Here they are, but they are not living in Abington but instead renting at 2926 N. 25th St in Philadelphia. What gives?

Hmm, another thing we can do is page through Abington Township schedules in the 1930 census until we find a listing with our address. A more laborious task, to be sure, but nonetheless, after some searching we find Central Ave, and a family named Stout living at our address:

Eugene Stout was a 53-year-old engineer at a hospital. The "R" indicates that the Stouts rented the home (for $30/month) and did not own it. Eugene lived at the house with his wife, Mary, and their children Mary & Edna (twins?), and Eugene. Could the Stouts have been renting this house from the Cantlins, who had perhaps recently built the house and had not yet moved from the city? A theory, but just that, a theory. However, we now have more information than we did before, and it appears that the Cantlins may not have been the original owners of the house after all. At the very least it appears they were not its first occupants.

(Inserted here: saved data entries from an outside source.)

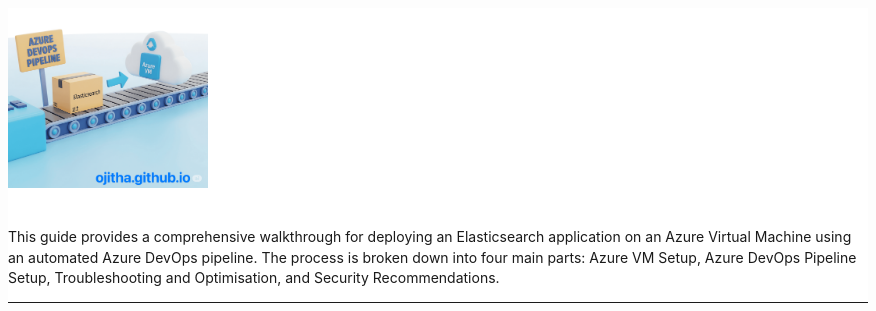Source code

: <div class="image-text-container">
    <div class="image-column">
        <img src="/assets/images/2025-06-08-ElasitcViaAzurePipeline/AzureDevOps4Elasticsearch.png" alt="Azure pipeline to deploy Elasticsearch" width="200" height="200">
    </div>
    <div class="text-column">
<p>This guide provides a comprehensive walkthrough for deploying an Elasticsearch application on an Azure Virtual Machine using an automated Azure DevOps pipeline. The process is broken down into four main parts: Azure VM Setup, Azure DevOps Pipeline Setup, Troubleshooting and Optimisation, and Security Recommendations.</p>
    </div>
</div>






------
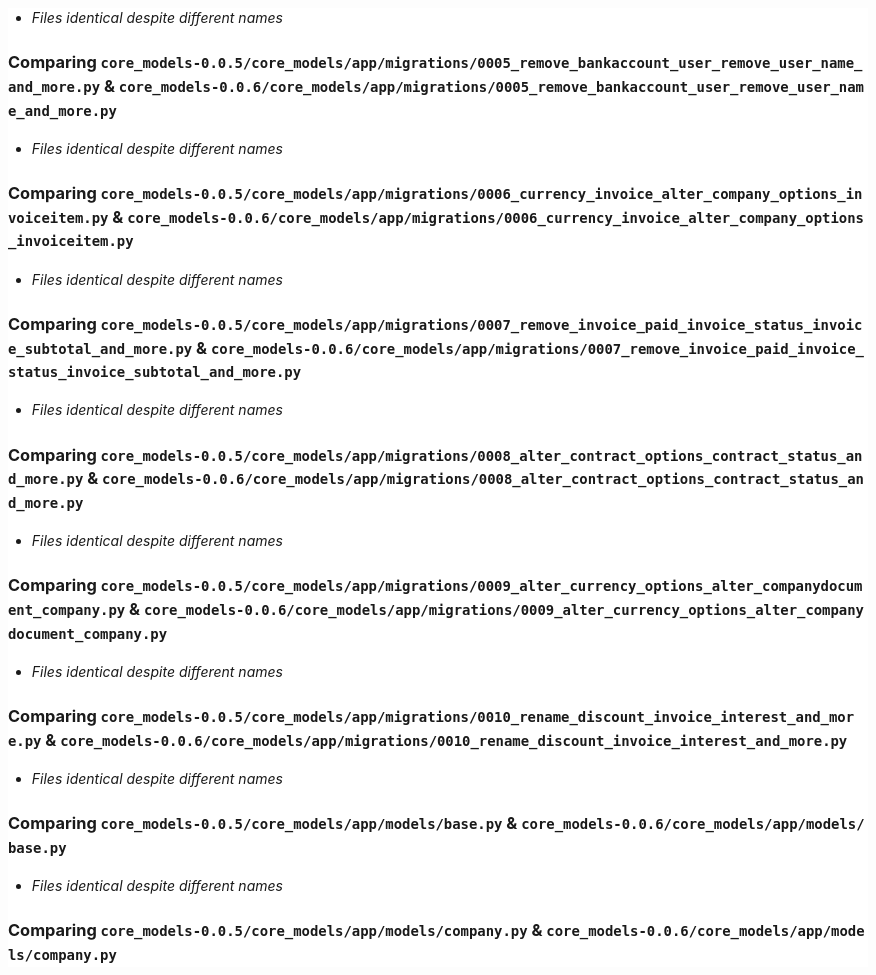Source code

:  * *Files identical despite different names*

### Comparing `core_models-0.0.5/core_models/app/migrations/0005_remove_bankaccount_user_remove_user_name_and_more.py` & `core_models-0.0.6/core_models/app/migrations/0005_remove_bankaccount_user_remove_user_name_and_more.py`

 * *Files identical despite different names*

### Comparing `core_models-0.0.5/core_models/app/migrations/0006_currency_invoice_alter_company_options_invoiceitem.py` & `core_models-0.0.6/core_models/app/migrations/0006_currency_invoice_alter_company_options_invoiceitem.py`

 * *Files identical despite different names*

### Comparing `core_models-0.0.5/core_models/app/migrations/0007_remove_invoice_paid_invoice_status_invoice_subtotal_and_more.py` & `core_models-0.0.6/core_models/app/migrations/0007_remove_invoice_paid_invoice_status_invoice_subtotal_and_more.py`

 * *Files identical despite different names*

### Comparing `core_models-0.0.5/core_models/app/migrations/0008_alter_contract_options_contract_status_and_more.py` & `core_models-0.0.6/core_models/app/migrations/0008_alter_contract_options_contract_status_and_more.py`

 * *Files identical despite different names*

### Comparing `core_models-0.0.5/core_models/app/migrations/0009_alter_currency_options_alter_companydocument_company.py` & `core_models-0.0.6/core_models/app/migrations/0009_alter_currency_options_alter_companydocument_company.py`

 * *Files identical despite different names*

### Comparing `core_models-0.0.5/core_models/app/migrations/0010_rename_discount_invoice_interest_and_more.py` & `core_models-0.0.6/core_models/app/migrations/0010_rename_discount_invoice_interest_and_more.py`

 * *Files identical despite different names*

### Comparing `core_models-0.0.5/core_models/app/models/base.py` & `core_models-0.0.6/core_models/app/models/base.py`

 * *Files identical despite different names*

### Comparing `core_models-0.0.5/core_models/app/models/company.py` & `core_models-0.0.6/core_models/app/models/company.py`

Searching the 1920 census for John Cantlin (and Catherine Cantlin) yields no apparent matches (although the info given in the 1930 census suggests they did not marry until 1922). Eugene Stout and his family are living in Abington in 1920, but have not yet moved to Central Ave as they are listed as renters on nearby Jenkintown Rd. Lastly, paging through the schedules for Central Ave addresses in 1920 only gives us addresses in the 800 block, on the other side of Jenkintown Rd. There are no listings at the 400 block, giving strong evidence that the house did not yet exist when the census enumerator circled town in February 1920.